Phillips 66 PSX
Phillips 66 has lost investor trust by taking its eye off refining; adding two refining-experienced directors — and Marathon's 2019 playbook if targets slip — unlocks ~75% upside to $205+.
Thesis
Phillips 66 has underperformed Valero and Marathon meaningfully over the past 1-, 3-, 5- and 10-year windows because CEO Mark Lashier and his team 'took their eye off the ball' in Refining — opex/bbl ballooned to a ~$2.30 gap vs Valero while Marathon closed its gap to ~$0.30. Management's 2022 plan ($14bn mid-cycle EBITDA by 2025, $3bn of asset sales, higher capital returns) implies $205+/share and 74% upside, but investors will not underwrite execution given the failed 2019 AdvantEdge66 cost program. Elliott, holding a $1bn stake, demands two new directors with refining-operating expertise to oversee delivery. If 2025 targets slip, Elliott wants a Marathon-style pivot: management changes, closing the refining EBITDA gap to Valero, and $15-20bn of proceeds from selling CPChem, European convenience stores and non-operated midstream stakes to fund a best-in-class capital-return program.
SCQA
Phillips 66, the 2012 ConocoPhillips spin-out, is a major integrated refiner that plays a critical role across the US energy value chain, with refining, midstream, chemicals (CPChem) and marketing operations.
Management 'took its eye off the ball' in Refining — opex/bbl ballooned to a ~$2.30 gap versus Valero, and the 2019 AdvantEdge66 cost program failed, destroying investor trust in the 2025 targets and driving severe TSR underperformance.

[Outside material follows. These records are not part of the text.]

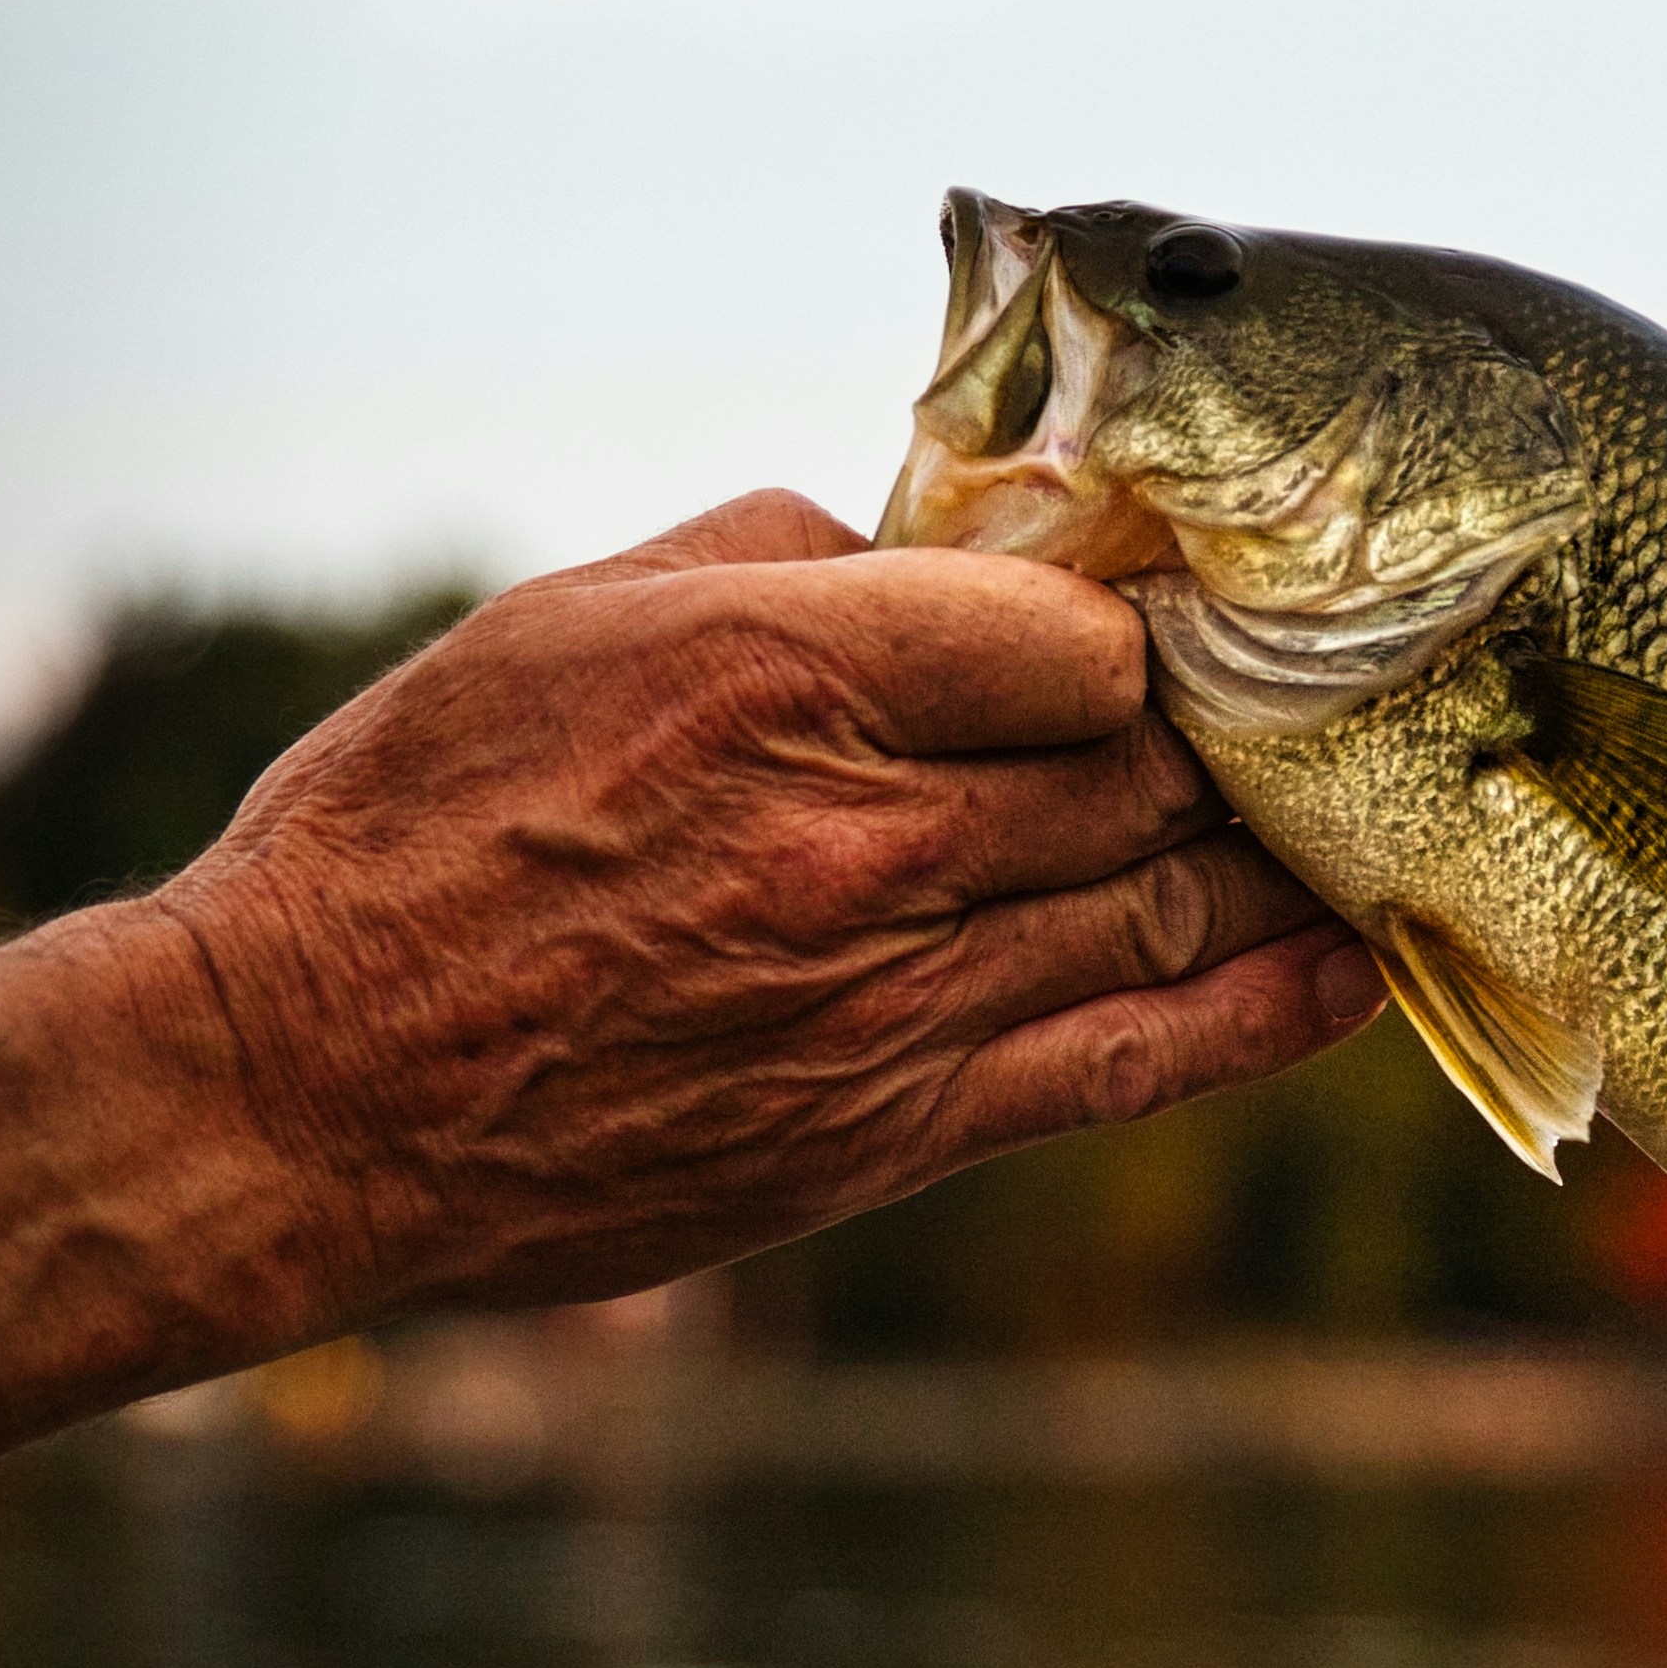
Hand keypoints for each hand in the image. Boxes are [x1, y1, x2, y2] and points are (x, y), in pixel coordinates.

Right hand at [155, 489, 1380, 1324]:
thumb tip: (915, 539)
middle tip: (1300, 704)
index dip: (1130, 623)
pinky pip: (1130, 1063)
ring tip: (1367, 815)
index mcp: (780, 674)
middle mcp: (864, 835)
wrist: (299, 1091)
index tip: (1156, 615)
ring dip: (1277, 859)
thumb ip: (765, 553)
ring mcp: (890, 995)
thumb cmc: (405, 833)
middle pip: (1142, 766)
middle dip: (1226, 731)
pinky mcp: (889, 1128)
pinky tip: (1353, 966)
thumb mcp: (562, 619)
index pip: (1072, 633)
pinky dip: (1261, 1013)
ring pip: (1163, 904)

Appoint two directors with refining-operating expertise to oversee execution; if the Company fails to show material progress toward its 2025 targets within a year, pursue a Marathon-style pivot with management changes and major non-core divestitures.
Hitting the $14bn 2025 mid-cycle EBITDA target implies $9bn of FCF, a $205+ share price and ~74% upside; the alternative Marathon playbook would additionally unlock $15-20bn from CPChem, European c-stores and midstream monetizations.
The three reasons
- 1
Phillips 66 opex/bbl gap to Valero grew to ~$2.30 while Marathon closed its gap to ~$0.30
- 2
$14bn 2025 mid-cycle EBITDA target implies $9bn FCF and >$205/share — ~74% upside
- 3
Elliott's 2019 Marathon playbook drove ~200% outperformance — a proven precedent
Primary demands
- Appoint two new directors with refining-operating experience to the Phillips 66 Board
- Execute on management's 2025 mid-cycle targets ($14bn EBITDA, $3bn of non-core asset sales, enhanced capital return)

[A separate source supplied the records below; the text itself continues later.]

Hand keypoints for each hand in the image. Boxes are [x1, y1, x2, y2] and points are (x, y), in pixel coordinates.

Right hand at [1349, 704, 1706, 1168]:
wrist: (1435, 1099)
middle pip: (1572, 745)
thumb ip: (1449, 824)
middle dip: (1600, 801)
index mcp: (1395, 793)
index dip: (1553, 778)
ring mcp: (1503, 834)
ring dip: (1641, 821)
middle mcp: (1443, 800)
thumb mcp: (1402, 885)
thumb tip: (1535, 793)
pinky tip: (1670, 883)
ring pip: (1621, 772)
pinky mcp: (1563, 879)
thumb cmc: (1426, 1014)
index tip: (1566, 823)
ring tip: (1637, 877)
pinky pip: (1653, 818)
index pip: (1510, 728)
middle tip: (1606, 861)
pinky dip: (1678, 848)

- If 2025 targets are missed, pursue Marathon-style pivot: management change, close the refining EBITDA gap to Valero, monetize CPChem, European convenience stores and non-operated midstream stakes
KPIs cited
Pattern membership
Where this document fits across the library's 12 rhetorical / structural patterns.
Precedents cited
- Marathon Petroleum transformation under Elliott's 2019 engagement (Mike Hennigan as CEO, ~200% peer outperformance)
- Marathon's Speedway divestiture ($17bn after-tax proceeds funding capital return)
Notable slides (4)
Notes
Six-page Word-style letter with embedded charts (TSR peer-gap bars, opex/bbl line chart, valuation table, Marathon-since-engagement TSR chart). Signed by John Pike (Partner) and Mike Tomkins (Portfolio Manager). $1bn stake disclosed in dollars but no ownership percentage. Notable rhetorical move: Elliott cites its own prior Marathon 2019 campaign as the template ('follow a path that mirrors Marathon's recent transformation'), making this both a thesis letter and a self-branding piece for Elliott's refining playbook. CEO Lashier is quoted ('taken our eye off the ball') but somewhat defended — framing positions the Board, not Lashier personally, as the primary accountability target. Ask is measured/collaborative in tone while carrying an implicit two-step escalation (directors now, breakup if targets slip in a year).